Ethics Begins With Integrity

The news today is full of stories of ethics violations in governments and businesses. Transparency International actually publishes a corruption perception index that ranks 178 countries (http://bit.ly/1104_002). It is sad reading.

Engineers tend to think that the comfort of math and technology isolates us from this. However, the automation community is faced with ethical challenges every day, particularly in the area of projects. Owners, contractors and suppliers form a complex triangular relationship on a project. There are multiple bidding processes, change order processes and countless decisions. The challenges go beyond the more publicized areas of bribes and kickbacks. 

Successful projects are based on trust. Things go off the rails when participants put the wrong things first. Profits, schedules and personal advancement must not be the basis for decisions.

Ethics begins with personal integrity. Integrity means treating all participants with fairness and dignity. Leadership sets the tone, but everyone has the responsibility. In my 41 years in the industry, I have seen great projects and horrible ones. Here are some best practices for suppliers, owners and contractors.

• Give everyone the opportunity to make a profit. I am not a fan of reverse auctions for engineering or automation. Automation is less than 10 percent of a project cost and has a huge impact on the performance of a plant. If you beat every last cent out of a bidder, that bidder is going to have to make it up somehow. Treat your bidders with fairness and dignity.  It will pay off.

•  Don’t ask someone to bid if you have absolutely no intention of awarding the contract to that company. Stalking-horse tactics are inherently unfair. Proposals cost hundreds of thousands of dollars.

•  Define a selection methodology ahead of time and stick to it. Communicate the methodology to all participants. The best processes balance up-front costs with other important considerations, such as quality, delivery, reputation and local support. We want a successful project, so past performance should count for something.

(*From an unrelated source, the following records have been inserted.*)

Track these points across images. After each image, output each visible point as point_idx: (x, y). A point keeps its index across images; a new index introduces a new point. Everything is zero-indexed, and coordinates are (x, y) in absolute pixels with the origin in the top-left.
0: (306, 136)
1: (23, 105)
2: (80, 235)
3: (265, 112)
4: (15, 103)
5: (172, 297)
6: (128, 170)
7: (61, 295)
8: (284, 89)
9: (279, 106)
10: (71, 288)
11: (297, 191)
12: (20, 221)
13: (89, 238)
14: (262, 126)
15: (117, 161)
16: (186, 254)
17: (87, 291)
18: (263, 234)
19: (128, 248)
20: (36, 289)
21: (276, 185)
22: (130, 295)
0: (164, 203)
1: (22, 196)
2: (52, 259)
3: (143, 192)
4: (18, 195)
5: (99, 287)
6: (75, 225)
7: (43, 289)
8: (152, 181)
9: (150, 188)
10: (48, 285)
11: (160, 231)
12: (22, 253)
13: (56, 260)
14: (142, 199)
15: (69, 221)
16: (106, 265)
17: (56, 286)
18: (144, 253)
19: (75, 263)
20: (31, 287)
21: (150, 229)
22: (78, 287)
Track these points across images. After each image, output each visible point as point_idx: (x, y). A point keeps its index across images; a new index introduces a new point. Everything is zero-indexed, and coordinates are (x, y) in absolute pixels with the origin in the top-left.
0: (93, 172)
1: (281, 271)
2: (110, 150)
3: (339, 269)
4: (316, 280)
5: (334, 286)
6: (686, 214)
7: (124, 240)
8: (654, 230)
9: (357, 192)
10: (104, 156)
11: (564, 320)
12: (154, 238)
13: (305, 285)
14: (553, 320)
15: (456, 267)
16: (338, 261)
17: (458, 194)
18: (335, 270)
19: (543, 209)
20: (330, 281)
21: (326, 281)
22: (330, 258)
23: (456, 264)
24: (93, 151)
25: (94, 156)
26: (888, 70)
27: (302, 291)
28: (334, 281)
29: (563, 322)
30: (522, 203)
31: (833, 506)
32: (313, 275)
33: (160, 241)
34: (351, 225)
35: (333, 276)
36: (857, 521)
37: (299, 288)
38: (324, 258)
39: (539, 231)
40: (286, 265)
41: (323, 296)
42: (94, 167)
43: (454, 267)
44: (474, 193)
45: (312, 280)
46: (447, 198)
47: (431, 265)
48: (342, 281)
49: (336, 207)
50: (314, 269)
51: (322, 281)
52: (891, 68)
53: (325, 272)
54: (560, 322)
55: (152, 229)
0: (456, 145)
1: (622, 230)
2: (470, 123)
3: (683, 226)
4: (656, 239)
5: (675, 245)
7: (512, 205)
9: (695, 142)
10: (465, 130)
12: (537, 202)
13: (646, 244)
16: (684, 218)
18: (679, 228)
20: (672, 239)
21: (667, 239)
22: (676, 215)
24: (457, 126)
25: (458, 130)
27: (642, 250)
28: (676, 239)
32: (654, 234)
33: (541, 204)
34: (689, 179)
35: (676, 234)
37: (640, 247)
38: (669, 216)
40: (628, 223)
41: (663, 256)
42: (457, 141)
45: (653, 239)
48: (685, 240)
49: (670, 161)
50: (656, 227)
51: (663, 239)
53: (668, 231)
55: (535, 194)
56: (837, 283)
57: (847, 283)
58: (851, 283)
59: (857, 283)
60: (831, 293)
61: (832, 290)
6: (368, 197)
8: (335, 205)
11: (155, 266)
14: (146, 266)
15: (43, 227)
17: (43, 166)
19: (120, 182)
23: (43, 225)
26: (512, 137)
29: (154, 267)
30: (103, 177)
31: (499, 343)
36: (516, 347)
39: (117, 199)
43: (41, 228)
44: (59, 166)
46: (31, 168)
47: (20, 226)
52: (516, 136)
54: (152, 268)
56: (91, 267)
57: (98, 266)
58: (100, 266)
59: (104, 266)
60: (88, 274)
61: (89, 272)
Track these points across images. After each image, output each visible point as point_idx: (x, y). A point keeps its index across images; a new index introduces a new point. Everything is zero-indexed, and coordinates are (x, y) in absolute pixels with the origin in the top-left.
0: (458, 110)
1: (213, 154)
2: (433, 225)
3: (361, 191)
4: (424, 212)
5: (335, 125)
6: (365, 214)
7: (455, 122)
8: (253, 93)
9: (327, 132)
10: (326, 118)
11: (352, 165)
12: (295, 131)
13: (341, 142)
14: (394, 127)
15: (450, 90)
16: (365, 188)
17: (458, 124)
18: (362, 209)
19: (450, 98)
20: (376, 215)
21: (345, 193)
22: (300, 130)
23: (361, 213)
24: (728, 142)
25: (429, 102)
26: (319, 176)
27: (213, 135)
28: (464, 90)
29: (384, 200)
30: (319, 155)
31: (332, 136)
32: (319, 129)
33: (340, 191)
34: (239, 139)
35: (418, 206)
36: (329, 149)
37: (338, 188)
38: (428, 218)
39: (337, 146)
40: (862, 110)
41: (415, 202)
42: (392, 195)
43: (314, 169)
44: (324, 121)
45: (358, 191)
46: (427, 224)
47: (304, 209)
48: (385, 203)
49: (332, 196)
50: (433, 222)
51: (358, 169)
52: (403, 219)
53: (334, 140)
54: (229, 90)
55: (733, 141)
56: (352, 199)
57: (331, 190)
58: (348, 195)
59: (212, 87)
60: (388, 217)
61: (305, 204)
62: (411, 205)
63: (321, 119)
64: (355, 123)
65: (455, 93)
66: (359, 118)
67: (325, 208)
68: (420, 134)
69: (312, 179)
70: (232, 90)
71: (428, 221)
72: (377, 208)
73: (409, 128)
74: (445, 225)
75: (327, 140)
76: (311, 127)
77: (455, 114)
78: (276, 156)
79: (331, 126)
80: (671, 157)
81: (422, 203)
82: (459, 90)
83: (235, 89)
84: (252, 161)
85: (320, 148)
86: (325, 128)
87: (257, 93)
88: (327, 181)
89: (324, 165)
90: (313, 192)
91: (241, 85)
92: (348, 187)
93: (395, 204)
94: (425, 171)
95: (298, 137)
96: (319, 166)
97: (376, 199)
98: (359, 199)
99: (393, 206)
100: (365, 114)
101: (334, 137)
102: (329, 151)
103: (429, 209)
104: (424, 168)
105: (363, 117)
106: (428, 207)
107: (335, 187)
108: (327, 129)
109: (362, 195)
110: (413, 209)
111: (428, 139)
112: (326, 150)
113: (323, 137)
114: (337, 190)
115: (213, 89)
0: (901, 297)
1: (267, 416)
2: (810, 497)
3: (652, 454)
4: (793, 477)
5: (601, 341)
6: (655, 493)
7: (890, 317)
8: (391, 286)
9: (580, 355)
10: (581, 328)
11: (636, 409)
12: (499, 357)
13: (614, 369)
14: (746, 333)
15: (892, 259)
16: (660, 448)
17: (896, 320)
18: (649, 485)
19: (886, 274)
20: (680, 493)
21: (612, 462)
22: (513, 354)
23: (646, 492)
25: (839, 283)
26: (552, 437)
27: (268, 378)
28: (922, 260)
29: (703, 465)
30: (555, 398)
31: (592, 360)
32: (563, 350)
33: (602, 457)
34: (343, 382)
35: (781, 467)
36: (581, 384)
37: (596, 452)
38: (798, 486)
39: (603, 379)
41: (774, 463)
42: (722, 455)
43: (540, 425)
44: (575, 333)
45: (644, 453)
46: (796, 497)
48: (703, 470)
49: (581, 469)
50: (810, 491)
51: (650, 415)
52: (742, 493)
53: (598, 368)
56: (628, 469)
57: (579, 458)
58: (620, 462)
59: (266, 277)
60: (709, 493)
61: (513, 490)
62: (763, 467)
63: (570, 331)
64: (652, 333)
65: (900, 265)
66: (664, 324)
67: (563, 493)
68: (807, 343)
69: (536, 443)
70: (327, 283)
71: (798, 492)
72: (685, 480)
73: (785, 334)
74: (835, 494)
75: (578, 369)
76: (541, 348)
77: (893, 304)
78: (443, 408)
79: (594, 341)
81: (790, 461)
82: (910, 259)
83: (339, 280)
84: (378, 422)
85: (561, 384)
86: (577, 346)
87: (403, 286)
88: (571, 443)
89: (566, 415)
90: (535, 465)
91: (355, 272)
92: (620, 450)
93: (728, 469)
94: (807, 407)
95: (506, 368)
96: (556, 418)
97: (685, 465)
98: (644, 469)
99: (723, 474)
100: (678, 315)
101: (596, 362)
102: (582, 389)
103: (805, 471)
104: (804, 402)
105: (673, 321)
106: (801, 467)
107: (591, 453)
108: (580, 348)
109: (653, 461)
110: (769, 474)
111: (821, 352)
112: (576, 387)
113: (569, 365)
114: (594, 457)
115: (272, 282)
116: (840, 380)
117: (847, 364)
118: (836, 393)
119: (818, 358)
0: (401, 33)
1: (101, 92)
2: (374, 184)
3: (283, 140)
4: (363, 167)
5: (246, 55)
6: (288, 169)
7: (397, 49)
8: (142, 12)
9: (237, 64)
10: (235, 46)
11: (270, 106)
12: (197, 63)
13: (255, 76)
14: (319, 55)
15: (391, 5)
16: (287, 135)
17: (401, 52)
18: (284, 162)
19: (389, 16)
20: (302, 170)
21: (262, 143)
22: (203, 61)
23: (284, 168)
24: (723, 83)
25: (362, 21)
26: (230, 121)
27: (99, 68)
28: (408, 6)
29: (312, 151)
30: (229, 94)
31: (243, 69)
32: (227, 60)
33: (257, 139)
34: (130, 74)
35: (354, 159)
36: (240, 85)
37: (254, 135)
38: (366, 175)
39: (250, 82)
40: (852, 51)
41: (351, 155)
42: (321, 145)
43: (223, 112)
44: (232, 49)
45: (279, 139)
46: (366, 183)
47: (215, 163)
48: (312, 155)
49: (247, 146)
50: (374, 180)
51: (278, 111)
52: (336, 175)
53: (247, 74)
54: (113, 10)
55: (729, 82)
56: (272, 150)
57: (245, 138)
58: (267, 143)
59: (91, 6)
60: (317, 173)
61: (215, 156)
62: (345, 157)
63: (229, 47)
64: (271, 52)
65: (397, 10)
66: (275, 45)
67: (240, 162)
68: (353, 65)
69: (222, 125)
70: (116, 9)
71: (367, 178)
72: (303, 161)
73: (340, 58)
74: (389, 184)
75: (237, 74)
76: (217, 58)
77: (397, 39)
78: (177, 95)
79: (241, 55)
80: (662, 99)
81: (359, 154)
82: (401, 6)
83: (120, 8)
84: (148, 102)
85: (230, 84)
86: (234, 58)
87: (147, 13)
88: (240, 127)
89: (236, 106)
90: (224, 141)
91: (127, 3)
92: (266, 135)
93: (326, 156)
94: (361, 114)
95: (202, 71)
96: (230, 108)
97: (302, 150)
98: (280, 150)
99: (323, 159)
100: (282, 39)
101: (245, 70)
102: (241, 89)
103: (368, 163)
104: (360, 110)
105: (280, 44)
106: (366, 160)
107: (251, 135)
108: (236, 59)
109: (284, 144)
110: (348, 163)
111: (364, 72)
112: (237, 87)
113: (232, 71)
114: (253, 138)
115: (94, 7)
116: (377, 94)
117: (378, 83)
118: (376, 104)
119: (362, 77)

• Close the process once bids are received. Let the bidders do their selling before the bid, and NO selling after the bid. Go radio silent, except to ask clarifying questions.

• Agree on balanced terms and conditions. I have seen many attempts to force bidders to adhere to very unbalanced terms. The lawyers love to shove all liability on someone else. Is it really fair for a bidder to have to cover someone else’s negligence? Huge amounts of energy are wasted arguing over terms. Best practices today call for a set of pre-negotiated terms that are then used over and over again.

• Help each other solve problems. Owners, contractors and suppliers each have unique knowledge that can be applied to solving problems.  Trust each other and it will go a long way.

• Give the same information to all parties. Each party is entitled to be on a level playing field.

• If you are a bidder, bid the right thing for the project. Point out specification errors.

• Reward and celebrate ethical behavior and deal with ethics violations swiftly and sternly. If your company does not have an ethics hot line, it should.

A final thought here is that this subject is not discussed enough. It should be a part of management communication, Webcasts and meetings.  Expectations should be very clear. Also, there should be help and support available so that someone who is confronted with an unclear choice will make the right one.  Remember that the goal is successful projects and a healthy and vigorous automation industry.